Afirmando que o atual primeiro-ministro está “prisioneiro do passado” por não ter um programa sem a troika, Costa recusou a ideia de que faz parte do “lote das pessoas que acha que estar na oposição é dizer mal de tudo”, e lembrou mesmo que até ficou célebre pelo seu discurso aos chineses.  A questão, diz, é que os números (do desemprego, do défice, da dívida) têm de ser interpretados. “Não posso é deixar-me iludir pelos números”, disse.

“Estamos melhor que há um ano? Sim, estamos. Mas estamos melhor que há quatro? Não. Vamos ficar com um PIB, no final do ano, que será idêntico ao de 2001/2002. Andámos 13 anos para trás”, disse.

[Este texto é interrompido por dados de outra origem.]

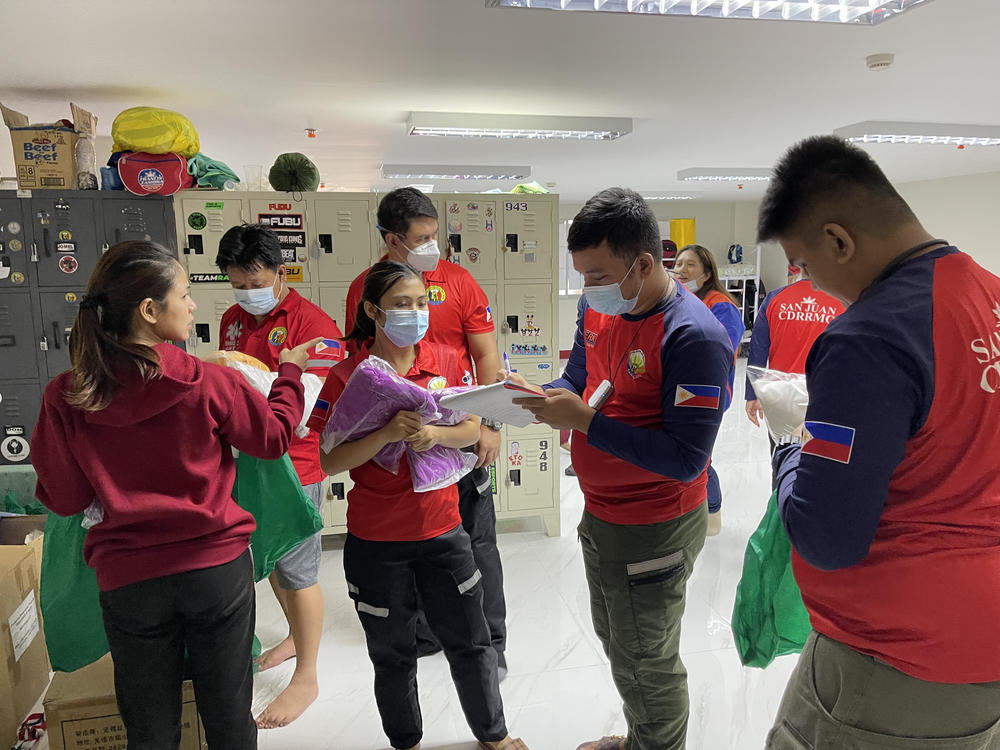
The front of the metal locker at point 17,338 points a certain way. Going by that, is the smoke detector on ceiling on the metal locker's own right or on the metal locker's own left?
on the metal locker's own left

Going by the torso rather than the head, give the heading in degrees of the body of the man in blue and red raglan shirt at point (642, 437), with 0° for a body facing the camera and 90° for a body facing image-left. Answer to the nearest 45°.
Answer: approximately 45°

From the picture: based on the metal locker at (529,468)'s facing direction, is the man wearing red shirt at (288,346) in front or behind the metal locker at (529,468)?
in front

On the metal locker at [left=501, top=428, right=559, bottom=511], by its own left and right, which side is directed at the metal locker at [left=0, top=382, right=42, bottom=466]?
right

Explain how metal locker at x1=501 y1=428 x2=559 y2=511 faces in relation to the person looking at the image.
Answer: facing the viewer

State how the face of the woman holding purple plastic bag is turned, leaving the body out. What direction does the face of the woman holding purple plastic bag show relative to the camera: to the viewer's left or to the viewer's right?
to the viewer's right

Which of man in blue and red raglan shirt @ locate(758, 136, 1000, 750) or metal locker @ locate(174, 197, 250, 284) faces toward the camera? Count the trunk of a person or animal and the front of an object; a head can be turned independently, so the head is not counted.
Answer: the metal locker

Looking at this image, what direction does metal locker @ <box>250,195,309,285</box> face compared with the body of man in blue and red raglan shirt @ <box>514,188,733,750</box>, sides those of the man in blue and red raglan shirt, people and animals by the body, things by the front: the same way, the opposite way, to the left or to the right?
to the left

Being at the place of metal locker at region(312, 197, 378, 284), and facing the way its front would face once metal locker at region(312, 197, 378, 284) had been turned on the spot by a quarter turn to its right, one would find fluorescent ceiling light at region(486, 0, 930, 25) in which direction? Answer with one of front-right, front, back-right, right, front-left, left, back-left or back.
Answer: back-left

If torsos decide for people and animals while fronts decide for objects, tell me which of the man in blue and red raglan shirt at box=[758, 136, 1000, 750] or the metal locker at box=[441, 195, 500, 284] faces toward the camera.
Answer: the metal locker

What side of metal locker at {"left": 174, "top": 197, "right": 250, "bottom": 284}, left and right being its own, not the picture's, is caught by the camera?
front

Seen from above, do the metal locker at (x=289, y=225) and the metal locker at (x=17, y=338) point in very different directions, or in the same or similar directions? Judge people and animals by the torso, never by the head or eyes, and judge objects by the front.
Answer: same or similar directions

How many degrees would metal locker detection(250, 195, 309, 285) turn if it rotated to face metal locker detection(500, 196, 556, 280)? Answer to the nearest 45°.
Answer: approximately 90° to its left

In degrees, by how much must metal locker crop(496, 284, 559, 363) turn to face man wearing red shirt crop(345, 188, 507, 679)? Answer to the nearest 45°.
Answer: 0° — it already faces them

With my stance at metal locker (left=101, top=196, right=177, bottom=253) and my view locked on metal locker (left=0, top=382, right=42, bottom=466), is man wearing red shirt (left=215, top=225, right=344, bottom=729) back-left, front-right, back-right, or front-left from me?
back-left

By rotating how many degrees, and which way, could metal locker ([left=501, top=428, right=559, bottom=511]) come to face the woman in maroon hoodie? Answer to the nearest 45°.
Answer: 0° — it already faces them

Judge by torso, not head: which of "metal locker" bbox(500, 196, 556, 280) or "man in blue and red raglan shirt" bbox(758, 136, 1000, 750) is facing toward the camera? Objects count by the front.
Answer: the metal locker
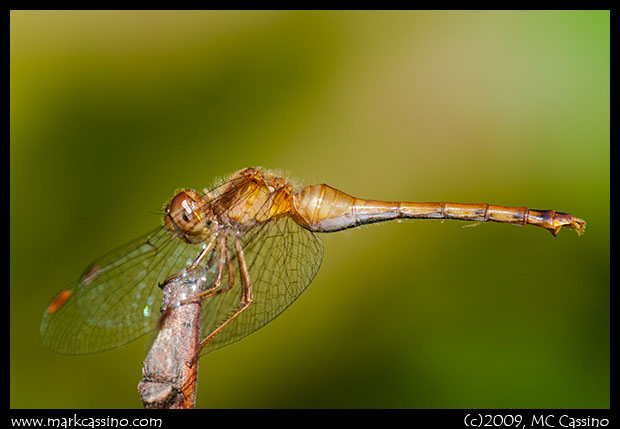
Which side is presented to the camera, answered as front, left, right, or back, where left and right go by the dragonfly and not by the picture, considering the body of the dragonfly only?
left
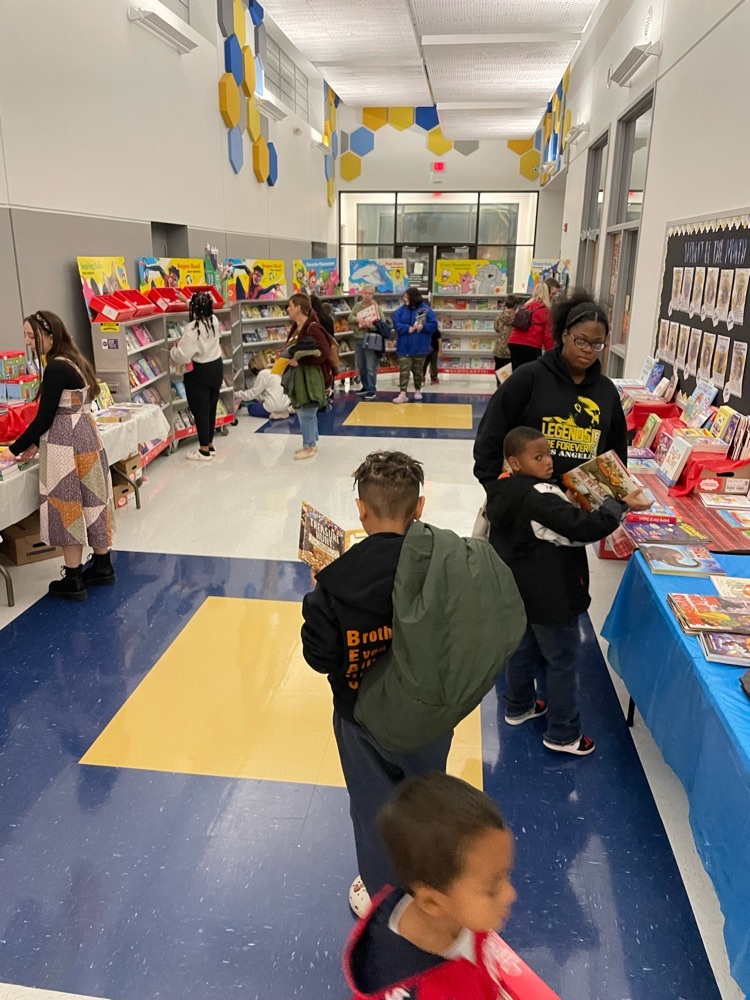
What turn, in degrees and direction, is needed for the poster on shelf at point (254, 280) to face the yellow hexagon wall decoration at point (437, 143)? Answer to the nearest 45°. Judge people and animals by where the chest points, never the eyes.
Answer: approximately 135° to its left

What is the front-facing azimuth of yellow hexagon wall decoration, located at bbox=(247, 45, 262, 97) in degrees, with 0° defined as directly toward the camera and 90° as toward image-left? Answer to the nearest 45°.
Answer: approximately 270°

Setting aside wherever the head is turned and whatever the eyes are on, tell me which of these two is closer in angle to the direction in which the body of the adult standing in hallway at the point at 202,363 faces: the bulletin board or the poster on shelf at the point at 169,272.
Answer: the poster on shelf

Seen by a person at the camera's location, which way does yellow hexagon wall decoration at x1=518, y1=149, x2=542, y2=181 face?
facing the viewer

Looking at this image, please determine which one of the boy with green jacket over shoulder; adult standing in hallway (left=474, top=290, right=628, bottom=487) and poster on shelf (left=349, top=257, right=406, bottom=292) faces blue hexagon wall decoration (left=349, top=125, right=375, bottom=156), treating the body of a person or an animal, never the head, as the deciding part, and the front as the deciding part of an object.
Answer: the boy with green jacket over shoulder

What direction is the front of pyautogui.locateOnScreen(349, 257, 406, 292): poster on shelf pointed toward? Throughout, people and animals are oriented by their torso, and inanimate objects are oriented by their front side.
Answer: toward the camera

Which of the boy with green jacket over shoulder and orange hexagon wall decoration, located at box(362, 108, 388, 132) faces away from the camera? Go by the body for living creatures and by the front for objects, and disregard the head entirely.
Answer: the boy with green jacket over shoulder

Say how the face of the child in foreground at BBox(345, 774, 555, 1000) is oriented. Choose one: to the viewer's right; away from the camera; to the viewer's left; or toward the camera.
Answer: to the viewer's right

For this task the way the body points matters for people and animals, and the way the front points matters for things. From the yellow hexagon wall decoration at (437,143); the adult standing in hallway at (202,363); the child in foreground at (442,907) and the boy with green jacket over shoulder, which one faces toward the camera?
the yellow hexagon wall decoration

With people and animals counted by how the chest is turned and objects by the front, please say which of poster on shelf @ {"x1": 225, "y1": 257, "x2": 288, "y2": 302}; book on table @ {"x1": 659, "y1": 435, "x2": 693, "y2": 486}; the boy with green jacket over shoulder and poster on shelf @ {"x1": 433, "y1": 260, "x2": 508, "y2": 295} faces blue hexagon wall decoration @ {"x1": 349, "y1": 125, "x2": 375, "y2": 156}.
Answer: the boy with green jacket over shoulder

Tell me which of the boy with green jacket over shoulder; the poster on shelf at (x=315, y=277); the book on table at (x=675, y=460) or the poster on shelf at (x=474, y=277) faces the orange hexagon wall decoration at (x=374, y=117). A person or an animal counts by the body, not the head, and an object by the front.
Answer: the boy with green jacket over shoulder

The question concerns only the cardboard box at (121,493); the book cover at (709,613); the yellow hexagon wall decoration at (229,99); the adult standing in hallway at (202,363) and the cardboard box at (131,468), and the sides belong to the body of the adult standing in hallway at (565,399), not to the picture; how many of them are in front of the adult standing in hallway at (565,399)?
1

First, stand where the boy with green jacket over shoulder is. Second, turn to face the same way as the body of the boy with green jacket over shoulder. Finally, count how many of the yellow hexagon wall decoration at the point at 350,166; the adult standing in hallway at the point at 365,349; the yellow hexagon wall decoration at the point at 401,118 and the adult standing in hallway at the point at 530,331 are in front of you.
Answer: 4

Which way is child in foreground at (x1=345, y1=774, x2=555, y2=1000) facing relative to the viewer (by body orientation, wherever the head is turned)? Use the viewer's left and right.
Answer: facing to the right of the viewer

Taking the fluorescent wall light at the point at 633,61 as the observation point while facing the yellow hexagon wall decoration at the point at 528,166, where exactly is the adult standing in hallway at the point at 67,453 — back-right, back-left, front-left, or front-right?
back-left

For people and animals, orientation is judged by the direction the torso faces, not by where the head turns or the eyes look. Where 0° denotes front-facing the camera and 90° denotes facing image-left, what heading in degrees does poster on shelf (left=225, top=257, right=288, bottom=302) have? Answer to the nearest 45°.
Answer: approximately 0°

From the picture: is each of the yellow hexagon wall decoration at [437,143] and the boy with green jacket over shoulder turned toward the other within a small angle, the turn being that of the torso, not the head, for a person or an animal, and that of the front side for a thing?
yes

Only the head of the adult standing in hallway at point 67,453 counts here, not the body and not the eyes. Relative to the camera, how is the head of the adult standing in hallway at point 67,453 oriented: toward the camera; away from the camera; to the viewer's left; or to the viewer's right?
to the viewer's left

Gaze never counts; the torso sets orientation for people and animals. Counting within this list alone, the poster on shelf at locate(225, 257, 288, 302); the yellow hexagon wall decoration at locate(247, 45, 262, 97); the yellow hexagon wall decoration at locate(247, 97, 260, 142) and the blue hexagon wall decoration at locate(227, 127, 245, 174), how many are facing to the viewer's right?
3
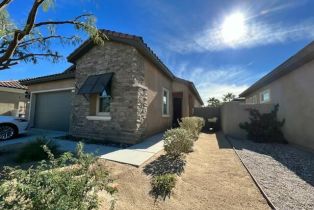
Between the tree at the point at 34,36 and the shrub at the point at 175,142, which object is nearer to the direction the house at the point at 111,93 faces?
the tree

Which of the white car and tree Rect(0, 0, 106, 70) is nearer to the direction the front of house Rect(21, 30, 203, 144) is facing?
the tree

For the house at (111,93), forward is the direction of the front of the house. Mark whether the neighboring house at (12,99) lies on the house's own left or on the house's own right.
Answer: on the house's own right

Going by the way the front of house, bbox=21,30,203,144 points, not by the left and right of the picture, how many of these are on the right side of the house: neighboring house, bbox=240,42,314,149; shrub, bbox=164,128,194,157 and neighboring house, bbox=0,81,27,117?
1

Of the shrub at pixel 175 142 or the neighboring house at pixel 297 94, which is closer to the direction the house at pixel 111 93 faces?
the shrub

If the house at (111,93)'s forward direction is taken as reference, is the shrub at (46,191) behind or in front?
in front

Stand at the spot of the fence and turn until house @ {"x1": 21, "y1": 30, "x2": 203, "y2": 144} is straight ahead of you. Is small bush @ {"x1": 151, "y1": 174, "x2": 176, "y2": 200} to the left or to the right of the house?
left

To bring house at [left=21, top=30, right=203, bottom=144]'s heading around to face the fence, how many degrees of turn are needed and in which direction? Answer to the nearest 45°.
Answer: approximately 135° to its left

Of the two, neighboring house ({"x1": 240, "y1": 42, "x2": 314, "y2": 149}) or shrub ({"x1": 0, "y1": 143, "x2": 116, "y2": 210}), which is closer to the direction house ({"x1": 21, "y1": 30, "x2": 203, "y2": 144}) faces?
the shrub

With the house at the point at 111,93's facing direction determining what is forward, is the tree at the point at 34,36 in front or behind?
in front

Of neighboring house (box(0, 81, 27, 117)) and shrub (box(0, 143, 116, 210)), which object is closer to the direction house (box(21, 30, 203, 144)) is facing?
the shrub

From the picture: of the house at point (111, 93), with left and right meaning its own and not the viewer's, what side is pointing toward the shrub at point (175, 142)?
left

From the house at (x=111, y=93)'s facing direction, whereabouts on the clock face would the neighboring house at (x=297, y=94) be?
The neighboring house is roughly at 8 o'clock from the house.
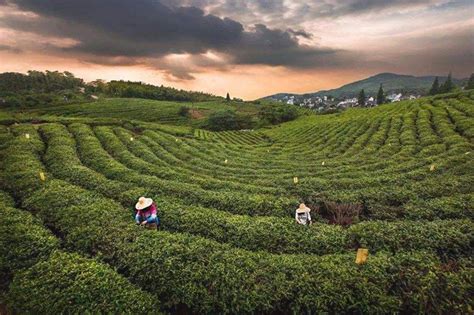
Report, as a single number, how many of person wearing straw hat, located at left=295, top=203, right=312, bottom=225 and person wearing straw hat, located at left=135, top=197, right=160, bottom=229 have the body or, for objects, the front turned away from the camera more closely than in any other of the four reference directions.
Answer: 0

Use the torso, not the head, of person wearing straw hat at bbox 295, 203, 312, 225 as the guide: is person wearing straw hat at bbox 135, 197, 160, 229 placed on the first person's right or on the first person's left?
on the first person's right

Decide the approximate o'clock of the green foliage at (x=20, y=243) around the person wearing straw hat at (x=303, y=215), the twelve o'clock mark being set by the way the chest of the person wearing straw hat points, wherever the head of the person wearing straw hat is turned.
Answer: The green foliage is roughly at 2 o'clock from the person wearing straw hat.

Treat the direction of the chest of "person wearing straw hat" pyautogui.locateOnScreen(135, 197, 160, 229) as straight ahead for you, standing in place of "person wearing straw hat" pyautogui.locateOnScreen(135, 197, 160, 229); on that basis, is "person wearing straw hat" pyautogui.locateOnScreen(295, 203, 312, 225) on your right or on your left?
on your left

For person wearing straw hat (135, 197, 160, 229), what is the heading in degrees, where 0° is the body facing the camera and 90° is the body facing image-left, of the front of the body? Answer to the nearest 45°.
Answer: approximately 45°

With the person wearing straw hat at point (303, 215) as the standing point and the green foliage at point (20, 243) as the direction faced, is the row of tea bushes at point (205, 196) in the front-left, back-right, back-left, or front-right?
front-right

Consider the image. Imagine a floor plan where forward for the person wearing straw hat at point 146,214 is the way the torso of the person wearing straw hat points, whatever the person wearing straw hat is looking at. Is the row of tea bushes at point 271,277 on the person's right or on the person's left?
on the person's left

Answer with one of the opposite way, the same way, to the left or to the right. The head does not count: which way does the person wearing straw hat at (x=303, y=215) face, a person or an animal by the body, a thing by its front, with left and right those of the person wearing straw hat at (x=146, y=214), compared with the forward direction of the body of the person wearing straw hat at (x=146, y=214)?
the same way

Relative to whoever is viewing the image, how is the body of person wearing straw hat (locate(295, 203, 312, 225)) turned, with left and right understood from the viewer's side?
facing the viewer

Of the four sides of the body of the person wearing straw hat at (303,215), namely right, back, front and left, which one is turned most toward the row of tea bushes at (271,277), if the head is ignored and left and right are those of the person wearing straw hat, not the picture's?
front
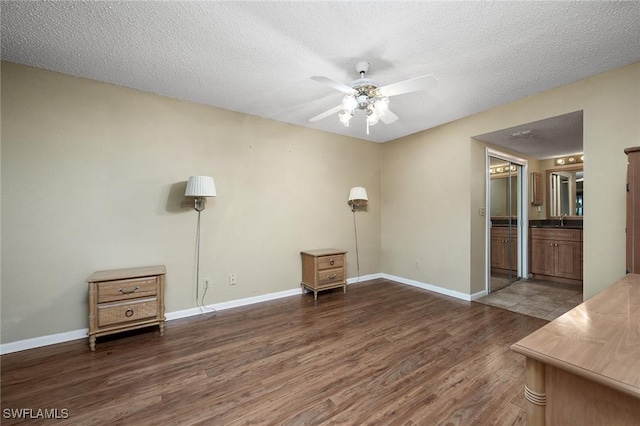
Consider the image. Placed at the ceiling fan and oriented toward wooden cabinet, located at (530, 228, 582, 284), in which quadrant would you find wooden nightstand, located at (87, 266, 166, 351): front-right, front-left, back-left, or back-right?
back-left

Sublinhando várias vezes que o PS “foi o único partido que fez contas” e que Costa “não chegou à política ontem”, o líder socialista garantiu que não está na corrida eleitoral disponível para “perder a credibilidade” que tem vindo a acumular ao longo da sua vida política, nem para ganhar “mais meia dúzia de votos” a todo o custo. Por isso, disse, o programa do PS tem contas feitas e é pensado com base num quadro “prudente” e “conservador”. E também por isso Costa garante que não irá prometer nada que não possa vir a cumprir – como acusa Passos Coelho de ter feito em 2011.

O secretário-geral socialista falou ainda sobre o estado da justiça, o problema da corrupção – “uma chaga” para o país -, e sobre a crise dos refugiados que assola a Europa. Classificando o comportamento da Europa como “inaceitável”, Costa defendeu que o “essencial” é concentrar o trabalho na origem, isto é, nos países em guerra como a Síria, o Líbano e o Afeganistão. Apesar de admitir ser um “pacifista”, não recusou a hipótese de uma intervenção militar, como França e o Reino Unido já defenderam.

“Não tenho a ilusão de que por vezes a intervenção militar tenha de ser necessária para proteger e garantir os direitos e liberdades dos cidadãos”, disse.